Quem tem a chave?

Esta crônica atende ao pedido de uma amiga de longa data. Logo que iniciei esta coluna, ela sugeriu que eu

Esta crônica atende ao pedido de uma amiga de longa data. Logo que iniciei esta coluna, ela sugeriu que eu escrevesse sobre a amizade. Entretanto, o que dizer? Numa busca rápida pelo Google encontramos centenas de milhares de textos falando sobre o assunto.

Vivemos tempos de despedidas rápidas, inesperadas, quando possível, pois em algumas situações até a despedida nos é negada. Essa circunstância, certamente, levou-nos a perceber a preciosidade que é uma amizade verdadeira. Como diz a canção: “Amigo é coisa para se guardar no lado esquerdo do peito.”

Durante nossa vida somos agraciados pelo mais diversos tipos de amigos. Desde a nossa infância temos aqueles seres especiais que dividem o lanche, ajudam na tarefa, emprestam a borracha, chamam para compor o time, mesmo sabendo da nossa inaptidão em determinado esporte. Outros, ainda, defendem-nos dos valentões e, na maioria das vezes, apanham junto. Esses camaradas da escola marcam-nos para a vida toda, mesmo que nunca mais seja possível um reencontro, eles estarão sempre do lado esquerdo do peito, pois são os responsáveis por ensinar-nos como é sair do ninho e tentar alçar voo.

Depois chegam, em nossa vida, os amigos da adolescência e juventude. Com esses aprontamos tudo o que é possível. São os parceiros da primeira balada, do primeiro gole, do primeiro amor, das mentiras, não tão inocentes, que contamos aos pais. Com eles passamos noites intermináveis de longas conversas sempre regadas a risos, ou lágrimas. Isso é o que menos importa, importante é ter alguém que nos compreenda na mesma medida. As amizades dessa fase são envolvidas pelos mais longos abraços, pela necessidade do toque e do olhar que compreende. Divide-se tudo: roupas, sorvete, cama, maquiagem e boné! Empresta-se, até a mãe, para o amigo chorar no colo. Mas chegará o dia em que cada um precisará trilhar seu próprio caminho. Guardaremos, na lembrança, as mais belas gargalhadas, os mais sinceros olhares, as mais doloridas lágrimas, pois as amizades juvenis são intensas e por isso inesquecíveis.

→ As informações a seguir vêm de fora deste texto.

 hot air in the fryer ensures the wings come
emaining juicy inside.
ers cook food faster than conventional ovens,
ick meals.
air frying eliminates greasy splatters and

Conforme o tempo passa, somos mais seletos na escolha de nossas amizades, porque à medida que nos tornamos adultos conhecemos o antônimo da palavra amigo. Nem todos que pensávamos ser nossos friends do coração, realmente, se mostram assim e o mundo cor-de-rosa da juventude, na maioria das vezes, desbota e até pode torna-se cinza.

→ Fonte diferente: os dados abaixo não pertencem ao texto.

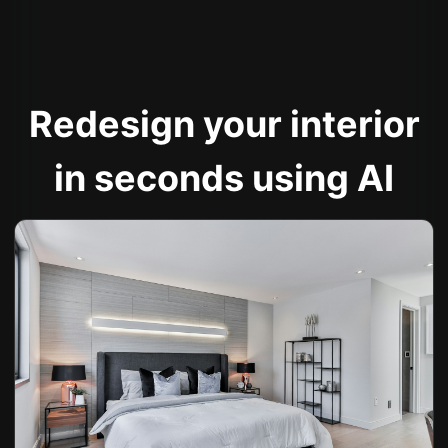
Redesign your interior
in seconds using AI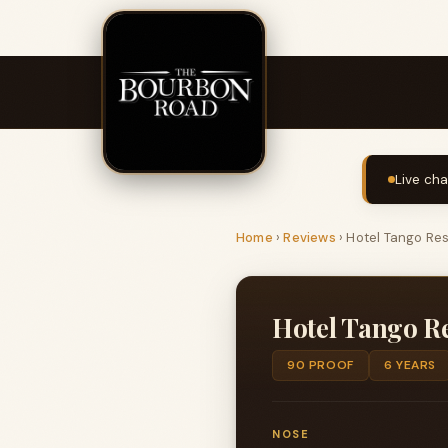
Live cha
Home
›
Reviews
›
Hotel Tango Re
Hotel Tango R
90 PROOF
6 YEARS
NOSE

Na fase adulta, cultivamos os amigos dos trabalho, os quais separamos bem daqueles que são só colegas. A principal diferença entre o colega e o amigo do trabalho, está em quem participa do grupo secreto do WhatsApp. Manter amizades adultas é um processo de resiliência, porém quando temos a oportunidade de ter pelo menos um, é um presente dos céus!

Com o decorrer do anos também passamos a ser amigos de nossos familiares. Sem deixar de ser filhos, somos amigos de nossos pais. Em algum momento, superamos a disputa pelo colo da mãe e passamos cultivar a amizade dos irmãos (pelo menos, até que o testamento nos separe)! Ainda tem aqueles primos, tios, sobrinhos que são mais que parentes, são amigos.

Nestes tempos de redes sociais, as amizades antigas podem ser refeitas, reencontradas e revividas. Aquelas almas amigas conectadas pelo fio do destino, cedo ou tarde, atarão laços. Aquele amigo, das férias na praia, chegará como uma grata surpresa. Mesmo a amizade colorida, que teceu dias ensolarados em algum momento nebuloso da nossa noite escura, pode se recolorir.

No entanto, nada substitui o olhar, o abraço, ou um afago desinteressado de um amigo, pois não existe amor mais puro, desapegado, respeitoso e abundante! É no ombro amigo que, tão somente, podemos encostar a cabeça e permanecermos em longos silêncios, sem precisar abrir qualquer janela, pois o amigo tem a chave da porta.